On Windows, as long as Aero isn't running, this works out fine. But on Wine, mapping the image on the screen to memory is impossible. Instead, Wine simply gives the app an empty buffer, which the app writes to (but only its own window). It is impossible to determine afterwards which parts of the that buffer were written. When the primary surface is unlocked, Wine draws the image in the buffer to the application's SCL window, which is often (but not always) what the application happened to be drawing.
Stefan mentions the idea of grabbing a screenshot when the surface is locked and writing it back when the surface is unlocked (which he says in one case would cause framerate to drop to less than 1 fps, which I believe).
He thinks 1347 is unfixable. I think that if so, 2082 is also unfixable because even in fullscreen mode we can have problems caused by interactions with ddraw and gdi (using hwnd 0 is not always the right thing even for a fullscreen app).
Now, here's where we get to the crazy uninformed ideas:
What if, instead of picking one hwnd to draw to, ddraw drew to every window owned by an application?
I'm making some assumptions here: it has to be possible to find the space occupied by "every window owned by an application" and draw to it at a reasonable speed. I'm also assuming that no app we want to support will want to draw to windows owned by other programs, especially X programs, even though there's nothing in ddraw that would prevent it.
Well, we'd still theoretically have some problems. What if a program locked/unlocked the primary surface multiple times, once for each of various widgets that it wants to draw? The widgets would flicker. And what if a program has its own window that it wants to draw to with gdi? Its gdi parts would be painted black.
Alright then, what if we had a single clientside buffer per app, the size and depth (as far as the app is concerned) of the screen, that was not synced with the actual contents of the screen but was preserved between locks/unlocks? Any operation in ddraw or gdi that resulted in a draw to the screen would have to first go through this buffer. The lock/unlock sequence would overdraw all the application's windows with the last thing the application drew there.
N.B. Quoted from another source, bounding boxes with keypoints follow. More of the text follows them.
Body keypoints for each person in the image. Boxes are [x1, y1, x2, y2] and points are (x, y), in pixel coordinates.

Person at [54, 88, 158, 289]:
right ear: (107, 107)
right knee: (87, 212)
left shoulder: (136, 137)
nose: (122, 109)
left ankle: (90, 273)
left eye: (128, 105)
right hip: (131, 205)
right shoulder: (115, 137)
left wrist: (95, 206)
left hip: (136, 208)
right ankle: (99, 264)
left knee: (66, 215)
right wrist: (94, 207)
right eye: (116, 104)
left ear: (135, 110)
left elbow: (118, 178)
Ignoring opengl (opengl and ddraw working simultaneously in one process should be extremely rare; maybe some swing apps do it), that should work pretty much perfectly. Sadly I can't even pretend to know enough to say how this affects opengl.
It would require clientside buffers, and it would probably be difficult for current gdi to support. It seems like the sort of thing that would be more reasonable if we had a dib engine. (!)
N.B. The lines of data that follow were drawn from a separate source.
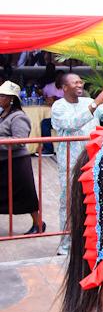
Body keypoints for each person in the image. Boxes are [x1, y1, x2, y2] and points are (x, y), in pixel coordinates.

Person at [51, 74, 103, 254]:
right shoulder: (58, 106)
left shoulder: (88, 101)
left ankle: (92, 242)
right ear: (64, 87)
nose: (80, 84)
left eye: (81, 81)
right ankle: (66, 246)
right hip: (70, 162)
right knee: (69, 202)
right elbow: (71, 124)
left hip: (93, 160)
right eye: (75, 82)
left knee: (94, 200)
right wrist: (95, 103)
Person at [0, 81, 45, 235]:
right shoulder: (3, 114)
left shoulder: (18, 117)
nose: (0, 98)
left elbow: (20, 140)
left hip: (16, 163)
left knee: (26, 196)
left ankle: (38, 224)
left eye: (3, 96)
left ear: (11, 99)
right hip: (4, 162)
Also, giving every process a clientside buffer the size of the screen would be wasteful of memory (and optimizing for a rare case; most programs won't even have a primary surface, let along be locking/unlocking it). It may be more reasonable to have one per visible window or even one per X window, which would be manipulated as needed for lock/unlock (not sure about the X window thing because they'd have to be shared between processes.. but perhaps we need that capability anyway? it would also effectively mean we CAN give apps direct access to the screen for virtual desktops and CAN allow ddraw drawing to other Wine processes' windows).